Leggings stops writing for long enough to raise his eyes briefly to the heavens, presumably in search of inspiration. He finds it, and the ball-point at once goes into action again.

Goodey wonders whether he had better take himself off altogether, and look for diversion elsewhere. But there are elements in this present situation which are irresistible: Goodey absolutely
must,
he feels, wait and see how it is eventually resolved. Cautiously - indeed, almost on tiptoe - he re-approaches the gate.

Leggings pauses for long enough to take out a handkerchief and wipe his eyes: he has perhaps just embarked on an extended and pathetic death-bed scene.

Rattling like a rabid mongrel with dozens of empty tin cans tied to its tail, a helicopter comes into sight over Worthington's Steep, apparently steering by the line of pylons to which the Pisser belongs. Reaching the Pisser itself, it begins deafeningly to circle, conceivably - thinks Goodey, transferring his attention from workmen to chopper - with a view to taking aerial photographs.

But helicopters are not really very absorbing, the way frustrated workmen are.

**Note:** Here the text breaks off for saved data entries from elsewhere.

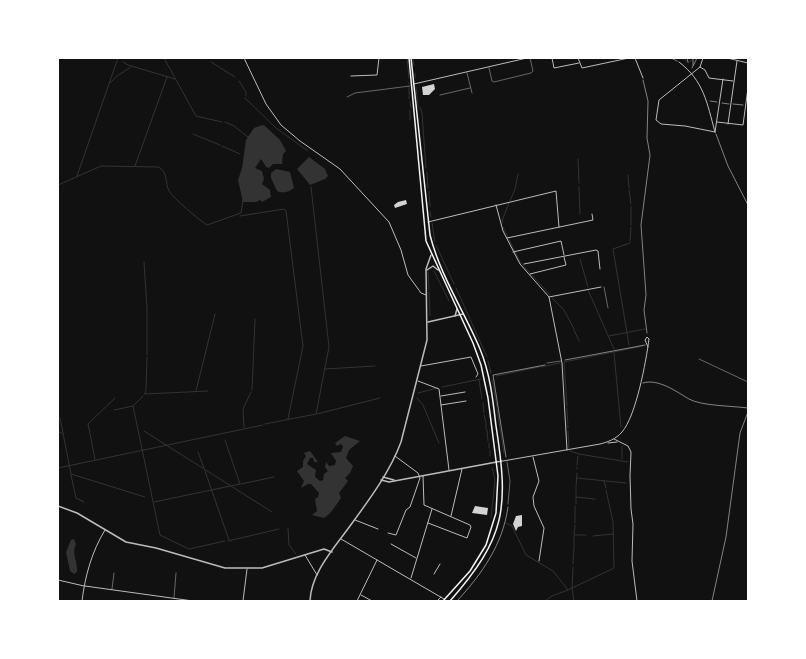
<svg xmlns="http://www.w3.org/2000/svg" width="806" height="659" font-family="Arial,sans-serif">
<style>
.water{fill:#333}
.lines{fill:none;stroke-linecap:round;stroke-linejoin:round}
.stream{stroke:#333;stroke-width:1}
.building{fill:#d3d3d3}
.path{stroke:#f5f5f5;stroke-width:0.5}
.service{stroke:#bcbcbc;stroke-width:0.5}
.pedestrian{stroke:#bcbcbc;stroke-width:1}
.minor{stroke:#bcbcbc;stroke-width:1}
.tertiary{stroke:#bcbcbc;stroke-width:1.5}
.secondary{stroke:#f5f5f5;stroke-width:1.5}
</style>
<rect width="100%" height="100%" fill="#111"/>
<g class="water">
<polygon points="262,125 265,126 280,140 286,151 283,154 282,164 273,164 269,168 266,167 261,159 255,168 262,171 264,179 262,184 270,190 271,197 262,202 260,200 256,202 243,202 238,180 242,168 246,140 254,128"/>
<polygon points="309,157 325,169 328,176 325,179 310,185 297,169"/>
<path d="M276,169L290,172L294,188C289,192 283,194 277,191L271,178V173Z"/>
<path d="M345,436L360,441L349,450L346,458L353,466L350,473L345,478L348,481L339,493L341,498C336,505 332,513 324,518L312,515L317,511L315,499L318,497L319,493L311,484H308L301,488L304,481L297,471L303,467V461L306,456L304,453L310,451L318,462H314L313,458H310L307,464L316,470L315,477L320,481L323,480L324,474L328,471L325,467L326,462L329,466L335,465L336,461L331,453L341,452L343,446L341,444L337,446L335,443Z"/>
<path d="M74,539L76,544C71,553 78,561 77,572L74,574L70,571L66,552L71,540Z"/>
</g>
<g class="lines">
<g class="stream">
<polyline points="164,58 196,116 222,122"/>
<polyline points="407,58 409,78"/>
<polyline points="413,58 414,65"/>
<polyline points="684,58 688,63 692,60"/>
<polyline points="123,62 128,65 175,79"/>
<polyline points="211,62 235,77"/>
<polyline points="415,73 415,78"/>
<polyline points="239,81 246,92 246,96"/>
<polyline points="408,82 409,84"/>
<polyline points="110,83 117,76 131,67"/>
<polyline points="409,87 409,95"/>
<polyline points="416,87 418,107"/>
<polyline points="409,96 409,99"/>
<polyline points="245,98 276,128 308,151"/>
<polyline points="410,102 411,108"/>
<polyline points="420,107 422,113 426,168"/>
<polyline points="410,110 410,120"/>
<polyline points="225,122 234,126 248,137"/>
<polyline points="193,134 220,145"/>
<polyline points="222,146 240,154"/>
<polyline points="578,159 579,183"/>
<polyline points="135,166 167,77"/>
<polyline points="427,172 428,188"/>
<polyline points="628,175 629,188"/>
<polyline points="77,176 118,58"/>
<path d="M58,185L101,166L158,167C168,171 165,183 169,191C174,199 198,219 207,225L241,213L243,200"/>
<polyline points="579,187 580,214"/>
<polyline points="629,190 631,204"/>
<polyline points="429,191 430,207"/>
<polyline points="510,201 515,189 518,174"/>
<polyline points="631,207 631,225"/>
<polyline points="430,211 431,217"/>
<polyline points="240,216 284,209 286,211 303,346 288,419"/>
<polyline points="432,223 435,242"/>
<polyline points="502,223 503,218 509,203"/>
<polyline points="503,227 520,262 550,295"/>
<polyline points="630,241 631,227"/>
<polyline points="436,245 454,284"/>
<polyline points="580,259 588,287"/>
<polyline points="144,262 147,308 147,355"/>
<polyline points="434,271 449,301"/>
<polyline points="428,272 429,290"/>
<polyline points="456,288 487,357"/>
<polyline points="588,290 614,349"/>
<polyline points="429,292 430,316"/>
<polyline points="552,298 564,310 574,329"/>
<polyline points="574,330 579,341"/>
<polyline points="609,336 645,329"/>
<polyline points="629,345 613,249 630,243"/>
<polyline points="614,353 621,427"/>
<polyline points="488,361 491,373"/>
<polyline points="541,367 560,363"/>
<polyline points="325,369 375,366"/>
<polyline points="496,376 539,367"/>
<polyline points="492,379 497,407"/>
<polyline points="479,380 482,399"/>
<polyline points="442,387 481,379"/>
<polyline points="252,390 255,319"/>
<polyline points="196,391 215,314"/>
<polyline points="418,393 437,388"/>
<polyline points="145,394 208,391"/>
<polyline points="145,394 146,390 147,357"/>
<polyline points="417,398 423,405 439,443"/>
<polyline points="483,403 484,413"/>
<polyline points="133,406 160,535 189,549 225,541"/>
<polyline points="567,406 564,362 643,346"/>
<polyline points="567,408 568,428"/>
<polyline points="497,409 504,453"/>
<polyline points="114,410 133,406 143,396"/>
<polyline points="317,414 380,398"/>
<polyline points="484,415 486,423"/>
<polyline points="60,418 71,474 145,497"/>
<polyline points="265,424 316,414 329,347 311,187"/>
<polyline points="486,424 486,429"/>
<polyline points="244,428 243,409 251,392"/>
<polyline points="487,430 488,441"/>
<polyline points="58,431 63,434"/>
<polyline points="144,431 272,512"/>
<polyline points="568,431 569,448"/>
<polyline points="489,443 489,448"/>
<polyline points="622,446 622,459"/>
<polyline points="490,450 490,456"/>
<polyline points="570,451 579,454 628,462"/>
<polyline points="198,452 204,468"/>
<polyline points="95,459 88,424 115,398"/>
<polyline points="577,465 578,456"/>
<polyline points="58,468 263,425"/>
<polyline points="577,469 577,467"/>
<polyline points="205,471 229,540"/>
<polyline points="71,475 76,498 84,502"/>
<polyline points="577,478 626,483"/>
<polyline points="604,481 606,488"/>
<polyline points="241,484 274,477"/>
<polyline points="576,487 577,473"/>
<polyline points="576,497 595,499"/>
<polyline points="154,502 240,484 225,440"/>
<polyline points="576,504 576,489"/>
<polyline points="491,518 495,480 492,468"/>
<polyline points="506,523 512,526 526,555 553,571 568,590 614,568 613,522 606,490"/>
<polyline points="575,523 575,506"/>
<polyline points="575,525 574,535 586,535"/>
<polyline points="288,528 289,545 296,554"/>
<polyline points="593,536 613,534"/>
<polyline points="228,541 279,529"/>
<polyline points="574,546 574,536"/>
<polyline points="573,564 574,547"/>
<polyline points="573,567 572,588 574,601"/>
<polyline points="545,601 552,596 568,590"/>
</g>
</g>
<g class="building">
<polygon points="434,84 435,89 429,95 423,95 422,87"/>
<polygon points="406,200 407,204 395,208 394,205 398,202"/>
<polygon points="475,506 488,508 487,515 472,513"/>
<polygon points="522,515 522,526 518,527 516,531 513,524 516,516"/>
</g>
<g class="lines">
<g class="path">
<polyline points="671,58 677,61"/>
<polyline points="682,58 683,59"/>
<polyline points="687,58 688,62"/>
<polyline points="693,58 693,65"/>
<polyline points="692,68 697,58"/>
<polyline points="643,80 648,101 647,138 650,155 641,225 646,295 644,310 647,333"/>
<polyline points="710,101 717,102"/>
<polyline points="722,103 729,104"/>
<polyline points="733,104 743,105"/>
<polyline points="716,134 728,166 748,205"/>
<polyline points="565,360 645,345"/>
<path d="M643,383C658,378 677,392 689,399C701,406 734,406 748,408"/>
<polyline points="506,457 493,375 545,365"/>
<path d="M457,601C482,574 503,544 508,507"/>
<polyline points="712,601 726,537 740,433 748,412"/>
</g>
<g class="service">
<polyline points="489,68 492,81 494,82 531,73 533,71 530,58"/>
<polyline points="467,73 472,93"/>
<polyline points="440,95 470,88"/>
<polyline points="347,97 355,93 410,86"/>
<polyline points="604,287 608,308"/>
<polyline points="699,359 748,382"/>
<polyline points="547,363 561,361"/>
<polyline points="507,462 510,481 508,504"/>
<polyline points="112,589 114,573"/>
<polyline points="174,598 176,573"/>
</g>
<g class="pedestrian">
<polyline points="703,58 700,67 659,100 656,120 661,124 685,126 715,132"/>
<polyline points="727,58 748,63"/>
<path d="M679,62C704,81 707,103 715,132"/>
<polyline points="700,67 705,70 709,78 733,81"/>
<polyline points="717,122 743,125 748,88"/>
<polyline points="728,124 737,61"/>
<polyline points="715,132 723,79"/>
</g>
<g class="minor">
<polyline points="244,58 266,104 281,125 300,141 340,169 389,222 401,250 408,275 421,293 426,295"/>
<polyline points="552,58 554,68 579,63"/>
<polyline points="578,58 582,68 629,58"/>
<polyline points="635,58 643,78"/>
<polyline points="351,76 377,75 379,58"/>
<polyline points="414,84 527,58"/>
<polyline points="496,205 503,231 520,264 549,297 562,363 567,450"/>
<polyline points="428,222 556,191 559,227"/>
<polyline points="507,238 593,220 592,214"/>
<polyline points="513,252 561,241 564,255"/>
<polyline points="524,264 596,250 598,251 600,269"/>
<polyline points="530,274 566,265 564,257"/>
<polyline points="549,297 601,287"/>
<polyline points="421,366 471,357 478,374 476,377"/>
<polyline points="418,381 439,389 449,470"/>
<polyline points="441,396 465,392"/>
<polyline points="441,405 466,401"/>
<polyline points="614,439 628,446 631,452 630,476 631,509 633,524 632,561 637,601"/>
<polyline points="608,443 617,442"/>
<polyline points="533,457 539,481 533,497 534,506 544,528 539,561"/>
<path d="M503,461L600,444C608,442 616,439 622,432C636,416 646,362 649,339L647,337L645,340L648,347"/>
<polyline points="423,476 424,505 470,525 471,527 467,538 428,523"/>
<polyline points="451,516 462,469"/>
<polyline points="355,520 378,529"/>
<polyline points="388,533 396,535 406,510 410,507 420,478 418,473 395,456"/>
<polyline points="341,539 444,599"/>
<polyline points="391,544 416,558"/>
<polyline points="305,555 317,575"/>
<polyline points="434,574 440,564"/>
<polyline points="411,578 432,509"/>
<polyline points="58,580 84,586"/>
<polyline points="85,586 193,601"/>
<polyline points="361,595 372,601"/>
<path d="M82,601C85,576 92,551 105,530"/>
<polyline points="243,601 247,569"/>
<polyline points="357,601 377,560"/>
<polyline points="437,601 441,597"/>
</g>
<g class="tertiary">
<polyline points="427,270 433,266 438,270"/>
<polyline points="455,316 457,309"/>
<polyline points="428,322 463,314"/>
<polyline points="383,477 394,480"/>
<polyline points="381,480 389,482 502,461"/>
<polyline points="58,506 77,513 126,542 156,548 225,568 262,568 324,549 332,552"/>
<path d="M310,601C311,573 334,548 350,526C369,500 390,472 401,442L427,340L426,269L431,255"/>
</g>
<g class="secondary">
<polyline points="409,58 426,241 473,343 481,365 488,398 498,476 496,513 486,545 470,571 443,601"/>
<path d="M411,58L430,235C440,275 464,311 480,349C490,373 493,400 496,426C509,509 506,537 450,601"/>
</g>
</g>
<rect width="806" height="659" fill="none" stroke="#ffffff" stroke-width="118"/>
</svg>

The wire cradle across the lane squeaks and gibbers like the sheeted dead, at the same time shivering like those Romans unfortunate enough to be abroad and observe them.

The older workman keeps shouting, ‘One,
two,
Three! One,
two,
Again!', and at each climax a groan goes up, accompanied by the sound of sinews cracking.

The cradle remains earth-bound.

Having propped the infant Grand Duchess up against her frilly damask pillows (bed-side toys by courtesy of Fabergé), Leggings resumes writing. The infant Grand Duchess smiles bravely and lisps a request for a glass of
eau de vie.
No, better make that lemonade or passion-fruit juice.